Well, what the LINCS people have done (the link in my previous mail) is
basically this: Sniff TCP packets that have timestamps on them (i.e.
with the TCP timestamp option enabled), and compute the delta between
the timestamps as a latency measure. Now this only gives an absolute
latency measure if the clocks are synchronised; however, if we're
interested in measuring queueing latency, i.e. induced *extra* latency,
this can be calculated as (latency - min-latency) where min-latency is
the minimum observed latency throughout the lifetime of the connection
(this is the same mechanism LEDBAT uses, btw).

In this case the unknown clock discrepancy cancels out (assuming no
clock drift over the course of the measurement, although there's
presumably a way to compensate for that, but I haven't been able to get
hold of the actual paper even though it's references in several
others...). The LINCS paper indicates that the estimates of queueing
latency from this method can be fairly accurate.

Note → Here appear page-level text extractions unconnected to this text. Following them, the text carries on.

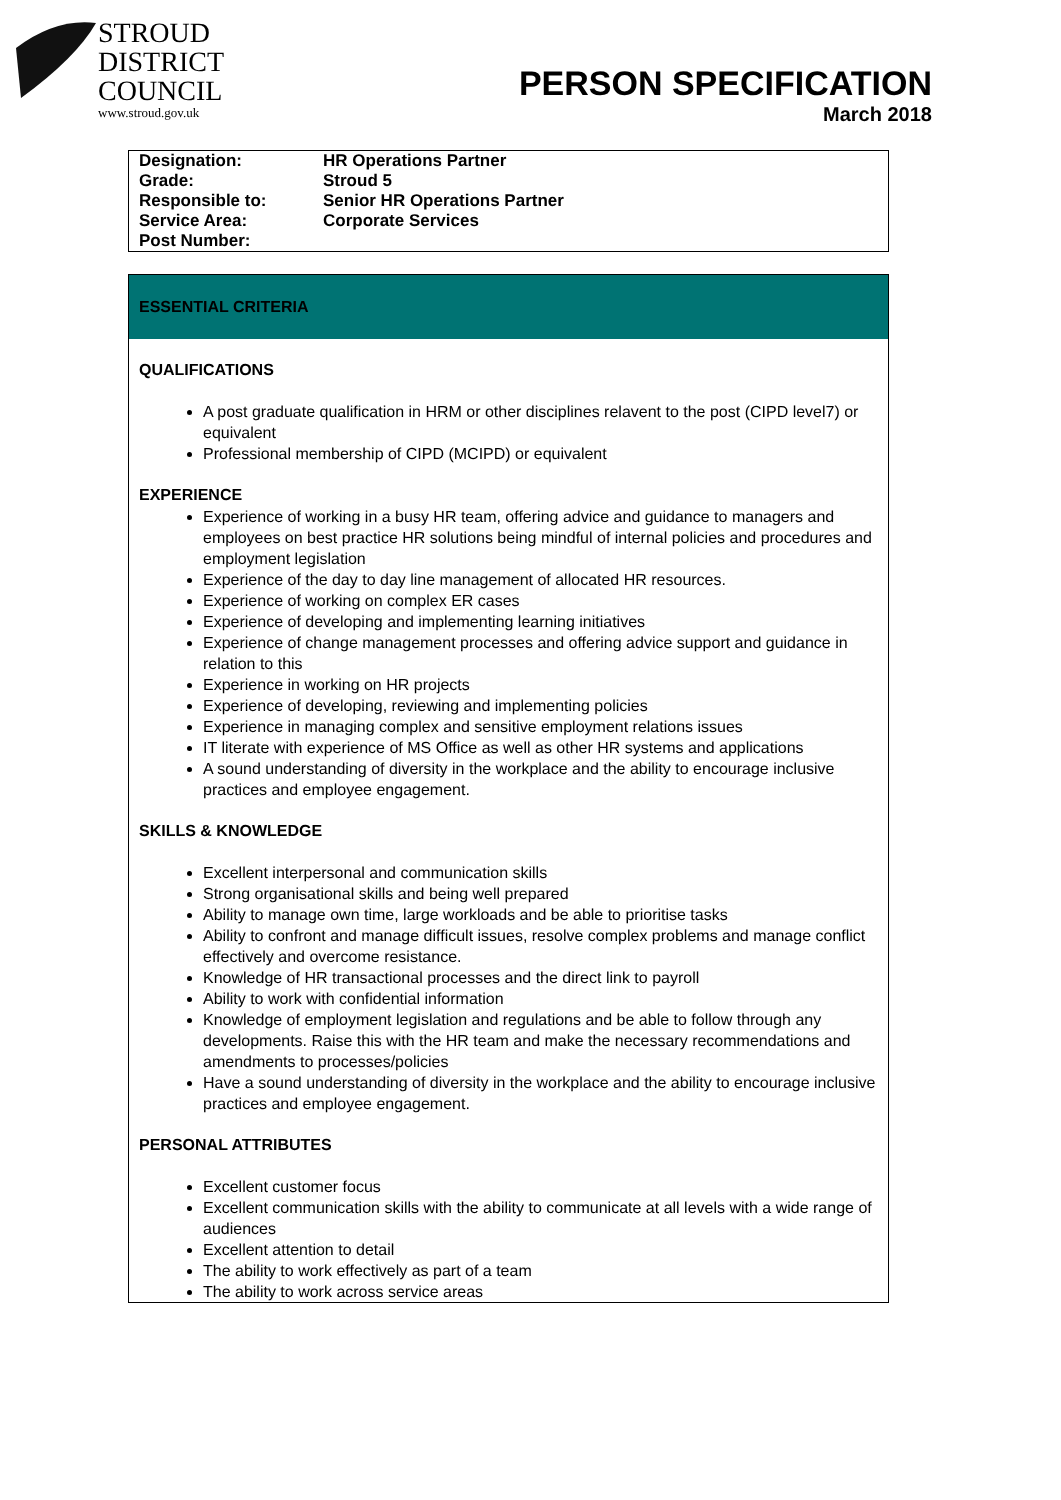STROUD
DISTRICT
COUNCIL
www.stroud.gov.uk
PERSON SPECIFICATION
March 2018
| Designation: | HR Operations Partner |
| Grade: | Stroud 5 |
| Responsible to: | Senior HR Operations Partner |
| Service Area: | Corporate Services |
| Post Number: | |
ESSENTIAL CRITERIA
QUALIFICATIONS
A post graduate qualification in HRM or other disciplines relavent to the post (CIPD level7) or equivalent
Professional membership of CIPD (MCIPD) or equivalent
EXPERIENCE
Experience of working in a busy HR team, offering advice and guidance to managers and employees on best practice HR solutions being mindful of internal policies and procedures and employment legislation
Experience of the day to day line management of allocated HR resources.
Experience of working on complex ER cases
Experience of developing and implementing learning initiatives
Experience of change management processes and offering advice support and guidance in relation to this
Experience in working on HR projects
Experience of developing, reviewing and implementing policies
Experience in managing complex and sensitive employment relations issues
IT literate with experience of MS Office as well as other HR systems and applications
A sound understanding of diversity in the workplace and the ability to encourage inclusive practices and employee engagement.
SKILLS & KNOWLEDGE
Excellent interpersonal and communication skills
Strong organisational skills and being well prepared
Ability to manage own time, large workloads and be able to prioritise tasks
Ability to confront and manage difficult issues, resolve complex problems and manage conflict effectively and overcome resistance.
Knowledge of HR transactional processes and the direct link to payroll
Ability to work with confidential information
Knowledge of employment legislation and regulations and be able to follow through any developments. Raise this with the HR team and make the necessary recommendations and amendments to processes/policies
Have a sound understanding of diversity in the workplace and the ability to encourage inclusive practices and employee engagement.
PERSONAL ATTRIBUTES
Excellent customer focus
Excellent communication skills with the ability to communicate at all levels with a wide range of audiences
Excellent attention to detail
The ability to work effectively as part of a team
The ability to work across service areas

So I guess my question is firstly whether this way of measuring OWD
would be worthwhile, and secondly if anyone has any idea whether it will
be possible to implement (it would require access to the raw timestamp
values of the TCP data packets).

Putting timestamps into the TCP stream and reading them out at the other
end might work; but is there a way to force each timestamp to be in a
separate packet?

> That measurement would include the stack/driver latencies which you
> don't currently capture with a parallel ping. For datacenter scenarios
> with very low RTTs, these sources of latency begin to matter.

Yeah, I'm aware of that issue and fixing it was one of the reasons I
wanted to do this... :)

> I think that Stas' thrulay tool did measure latencies in this way, but
> it has accumulated some serious bitrot.

Do you know how that worked more specifically and/or do you have a link
to the source code?

-Toke